Malheureusement, l'aspect antipathique du personnage fait qu'en tant que lecteur, j'ai eu du mal à m'intéresser à l'artiste, et que la relation avec le biographe m'a paru assez sibylline. Bien entendu, la deuxième partie de l'ouvrage montre pourquoi Pascal s'intéresse à Pavel, sans décrire précisément ce qu'il cherche. Pascal a un intérêt artistique, mais également sexuel pour Pavel, au point d'accepter de souffrir quand Pavel le fait poser. Cette relation déséquilibrée m'a assez peu intéressé, notamment car elle n'est pas assez nette.
Pascal Morin a une écriture agréable, mais les traits de caractère qu'il donne à Pavel Munch (une invention de sa part puisque Pavel Munch est un personnage de fiction) ne m'ont pas convaincu, et m'ont paru caricaturaux. Notamment ceux qui concernent son homosexualité, qui est ici présentée comme une simple chasse aux conquêtes masculines, où l'avidité des relations prend le pas sur toutes autres considérations.
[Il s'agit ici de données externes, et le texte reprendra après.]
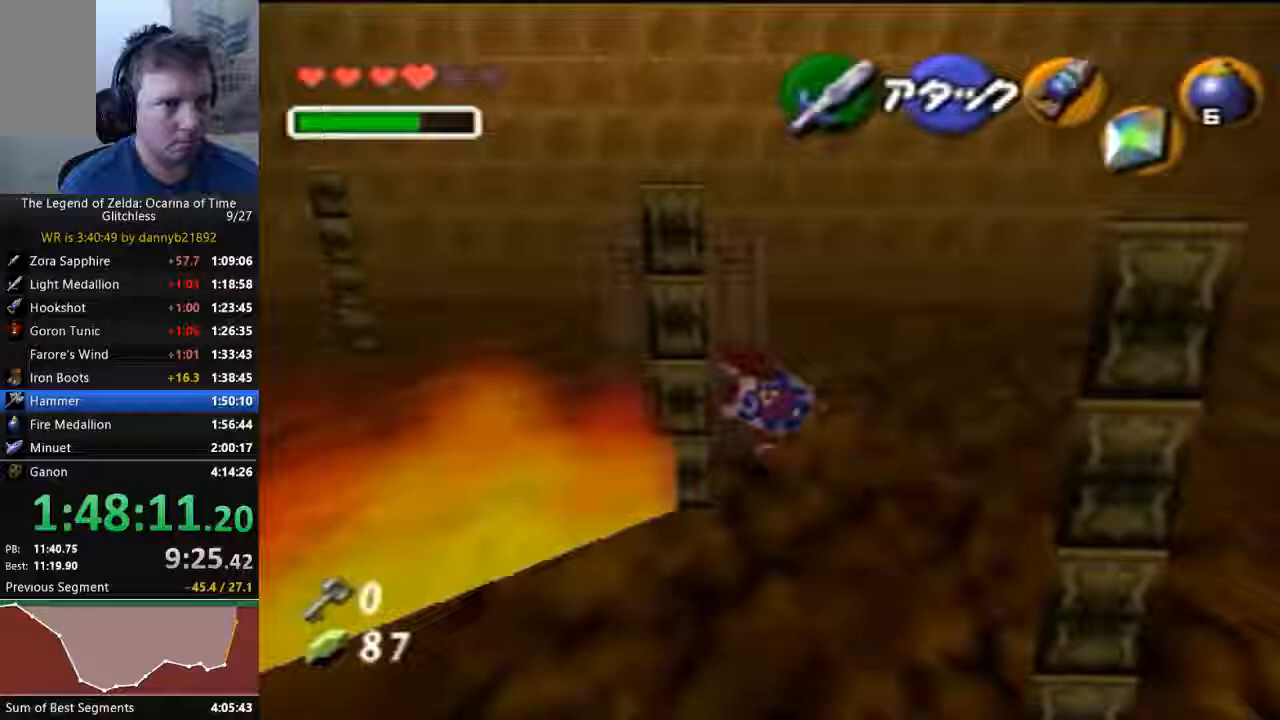
Gameplay with a controller (Nintendo layout); each line is a JSON object with the inputs held at the frame after it (dt_ms = milliseconds from this image to that frame). "events" lists button and stick changes between this image and that frame as [ms after this image, input, new state], when the widget could be followed in between. Not read: L3 R3 Z.
{"dt_ms": 500, "buttons": [], "left_stick": "up-left", "events": []}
La réflexion sur la place du biographe et son choix de sujet est certes intéressante, mais n'est pas assez étoffé, pour le coup.
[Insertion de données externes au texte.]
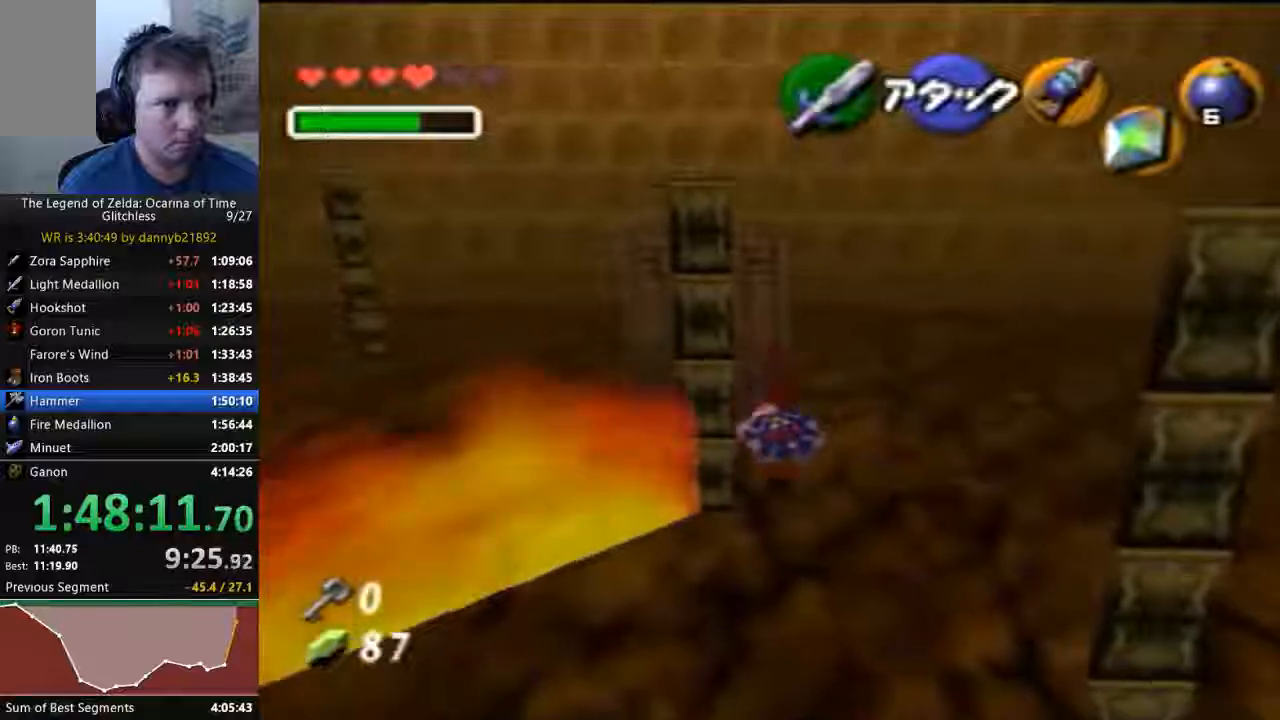
{"dt_ms": 500, "buttons": [], "left_stick": "up-left", "events": []}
Une découverte en demi-teinte, donc, pour ce roman qui clôt une série de quatre romans consacrés aux quatre éléments (avec ici, la terre).
Extrait :
Son entrée dans l'adolescence est brutale. On l'arrache à l'école, on l'arrache au hameau dont il connait les habitants aussi bien que ses figurines alignées sur le banc. On le fourre avec d'autres gamins qui piaillent dans un autocar vieillot, poussif, dont les sièges en skaï fauve sont à moitié défoncés, et on l'emmène à des kilomètres de là, au collège, en pension. De son monde quotidien, de ses courses dans la montagne après l'école et de ses jeux avec la terre des chemins, on le tient à distance. On lui dit qu'il est un adolescent, qu'il doit retenir ses larmes. On se moque de lui. On croit qu'il se languit de sa mère. Mais on se trompe. Il me l'a bien expliqué bien plus tard, pour m'éviter de commettre le même contresens. Depuis longtemps déjà, il a l'habitude de vivre sans elle. Il sait qu'elle ne l'écoute pas, qu'elle le chasse dès que quelque chose la préoccupe. Ce qui lui manque, c'est l'univers dont il a l'habitude, dans lequel s'épanouit son imagination, sous le regard de Roberta. Le hameau, la terre.
Éditions du Rouergue - 160 pages
Commentaires
vendredi 4 décembre 2009 à 10h47
J'avais repéré ce roman lors de sa sortie... puis j'ai finalement opté pour Bonheur fantôme, d'Anne Percin, sorti chez le même éditeur, un joli coup de coeur.
Ma seule "rencontre" avec Pascal Morin avait été avec Bon vent, en 2006, une lecture, comme pour toi avec ce livre, en demi-teinte.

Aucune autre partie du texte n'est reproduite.